The Maryland General Assembly is currently considering House Bill 1390 ("HB1390"). As introduced, HB 1390 will materially impact the utility of the Development Rights and Responsibility Agreement ("DRRA") for land owners, developers and local jurisdictions.

In a three part blog series that included " Development Rights and Responsibility Agreements: The Give and Take of Development"; " Two Recent Maryland Rulings on Development Rights and Responsibility Agreements"; and " A New Maryland Ruling on Development Rights and Responsibility Agreements – Score Another Round for the Developer," Anne-Herbert Rollins discussed the purpose and intent of the DRRA and the recent journey through the Maryland appellate court system for one particular DRRA originating from Frederick County.

The final blog in that series, " A New Maryland Ruling on Development Rights and Responsibility Agreements – Score Another Round for the Developer" captured the final events of that DRRA's journey, which culminated in the Maryland Court of Appeals' decision, Lilian C. Blentlinger , LCC, et al. v. Cleanwater LInganore, Inc. et. al, 456 Md. 272, 173 A.3d 549 (2017). In Blentlinger, the Maryland Court of Appeals held that Maryland law does not require a DRRA to provide enhanced public benefits and therefore, the DRRA at issue was valid and supported by sufficient consideration. Id.

In light of the Court of Appeals' decision in Blentlinger, HB1390 has been introduced in the Maryland House of Delegates to substantially alter the DRRA law. HB1390, sponsored by Delegate Lafferty, was introduced on February 9, 2018 as a means to modify the DRRA statutes codified in §§7-301 and 7-303 through 7-305 of the Land Use Article of the Maryland Annotated Code.

As introduced, HB1390 will: (i) cap the duration of a DRRA at ten years (maximum); (ii) freeze only the zoning standards instead of all laws, rules, regulations and policies governing the use, density, or intensity of the real property; (iii) allow local jurisdictions to require compliance with any other new laws, rules, regulations or policies without a finding that such compliance ensures the public health, safety or welfare; (iv) allow the local planning body to revisit the terms of the DRRA if an amendment is sought by the developer; and (v) require enhanced public benefits in the form of either:

  • parklands, open space and afforestation;
  • multimodal transportation facilities;
  • traffic safety improvements;
  • infrastructure; or
  • stormwater management and stream restoration.

The enhanced public benefits must be bonded by the developer.

On March 6, 2018, the Maryland House of Delegates Environment and Transportation Committee held a public hearing on HB1390. At the public hearing, Delegate Lafferty proposed amendments to HB1390. The amendments relaxed the proposed cap on the duration of the DRRA and eliminated the requirement that developers bond the enhanced public benefits.

It was clear from the opposition to HB1390 that the DRRA is a tool that retains its utility as long as Maryland remains a late vesting state.

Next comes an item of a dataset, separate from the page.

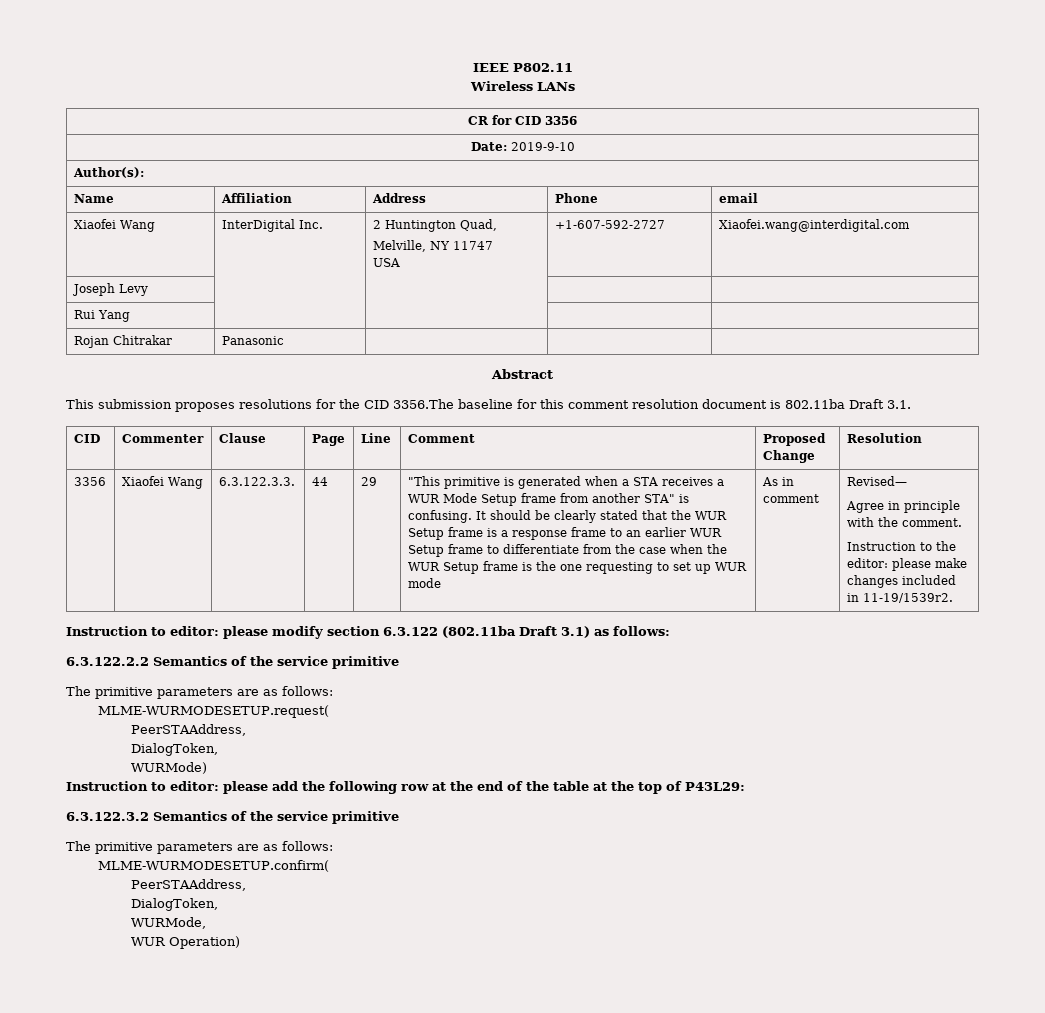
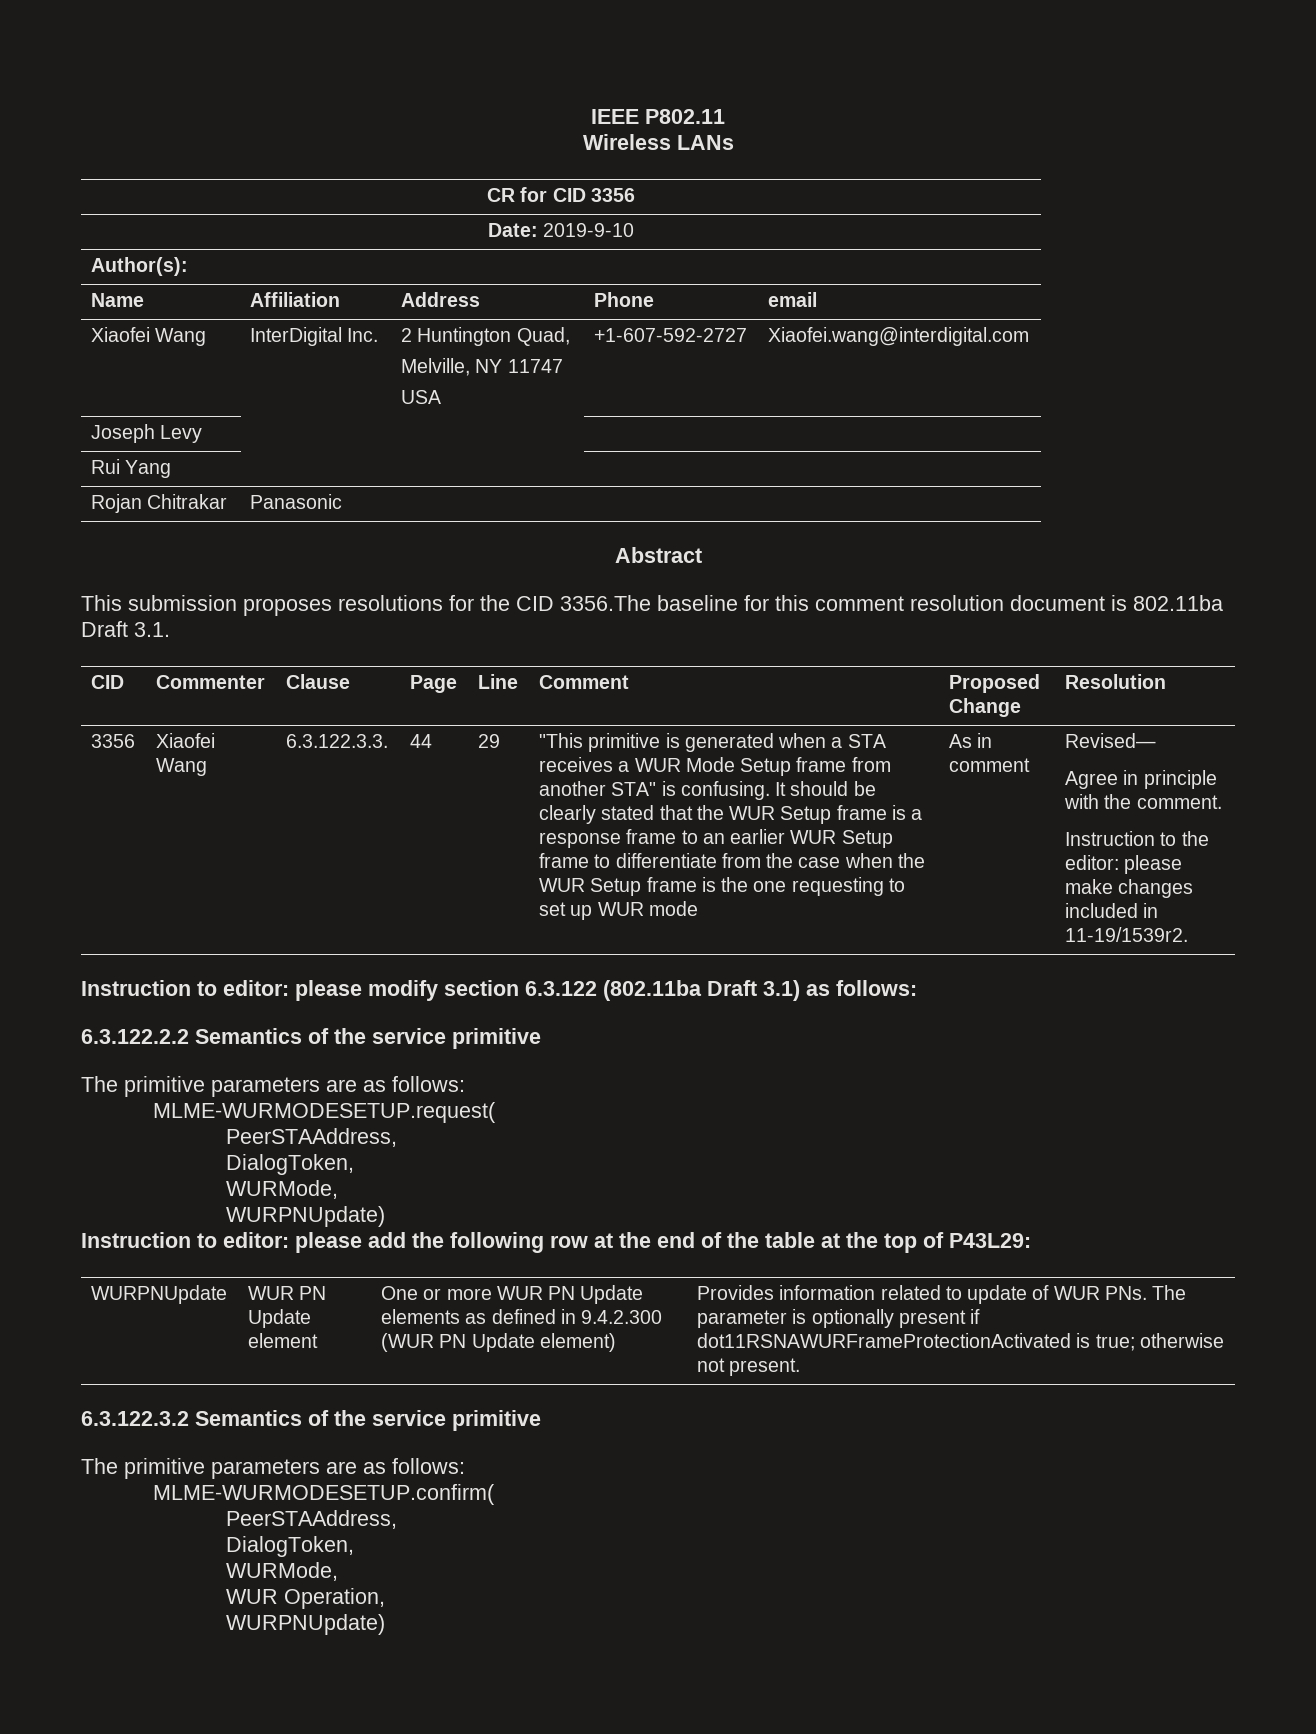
[130,762,207,774] WURMode) -> [225,1180,338,1199] [225,1206,385,1227] WURMode, // WURPNUpdate)
(745, 786) none -> [91,1285,228,1304] [248,1286,327,1300] [248,1309,312,1328] [248,1333,319,1348] [381,1285,644,1304] [381,1309,663,1324] [381,1333,616,1352] [697,1285,1187,1304] [697,1309,981,1328] [697,1333,1224,1351] [697,1358,801,1376] // WURPNUpdate | WUR PN Update element | One or more WUR PN Update elements as defined in 9.4.2.300 (WUR PN Update element) | Provides information related to update of WUR PNs. The parameter is optionally present if dot11RSNAWURFrameProtectionActivated is true; otherwise not present.
[168,936,240,949] Operation) -> [283,1588,385,1609] [225,1614,385,1635] Operation, // WURPNUpdate)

DRRAs were created to provide certainty and predictability to all the parties to a DRRA and the DRRA statute was enacted in a way that gives local jurisdictions the maximum flexibility to negotiate the terms of the DRRA, while balancing the leverage of parties' during the negotiation. HB1390 will significantly alter these fundamental provisions of the DRRA statute, a tool for both landowners/developers and local jurisdictions to plan comprehensively for the development of long term projects.